Bio
Jessica is a joint-degree Ph.D. Candidate in the Department of Anthropology and the Graduate School of Education. Jessica has broad research interests in the social production of difference, processes of social and geographical mobilities, and the everyday workings of policy and development. Her current research examines Indonesia’s efforts to become a top global economy, key to which is a focus on developing “skilled” youth labor forces across some of the most marginalized areas of the country. The multi-year and multi-sited ethnography analyzes how the vocational training of young people have come to be positioned as an “infrastructural” prerequisite for national development and, more specifically, how efforts of national policymaking, public-private partnerships, and vocational schooling interlink to orient youth to pursue particular kinds of futures in the areas of labor and migration.
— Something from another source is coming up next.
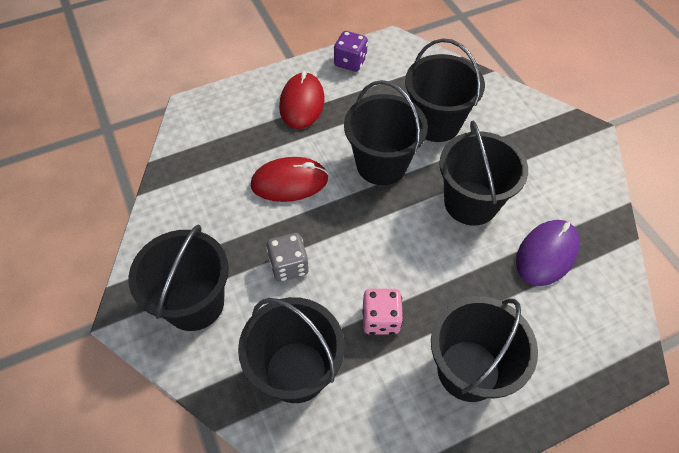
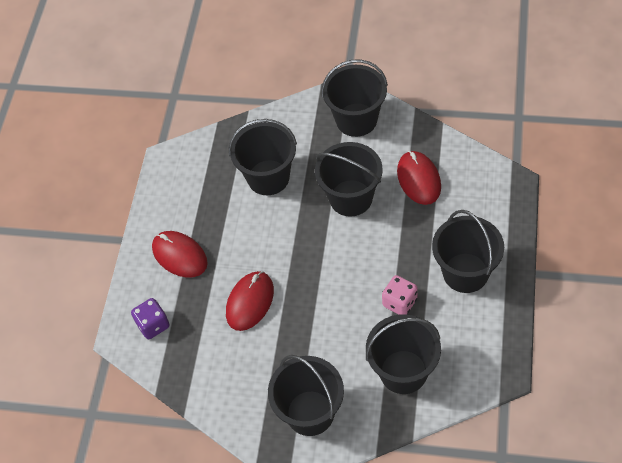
camera: 50 degrees left, 0 degrees up
grey dice [266,233,309,282] -> none
purple dice [334,31,368,72] -> purple dice moved to [131,298,170,339]
black bucket [344,80,428,185] -> black bucket moved to [321,59,388,137]
purple mouse [516,220,580,286] -> red mouse [397,151,441,205]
This work builds on Jessica’s decade-long experience as a practitioner researcher and educator in Indonesia.
Education
M.S.Ed. in Education, Culture, and Society, University of Pennsylvania, 2014
B.A. in International Studies, Vassar College, 2011
Research Interests
Political economy; critical development studies; semiotics; rural labor, migration, and citizenship; education and youth; Indonesia
Selected Publications
2021. “The Potentials of Fieldwork in a Pandemic: Navigating Shifting Landscapes of the Indonesian Fishery Industry.” SOJOURN: Journal of Social Issues in Southeast Asia, Volume 36, Number 1, pp. 362-375.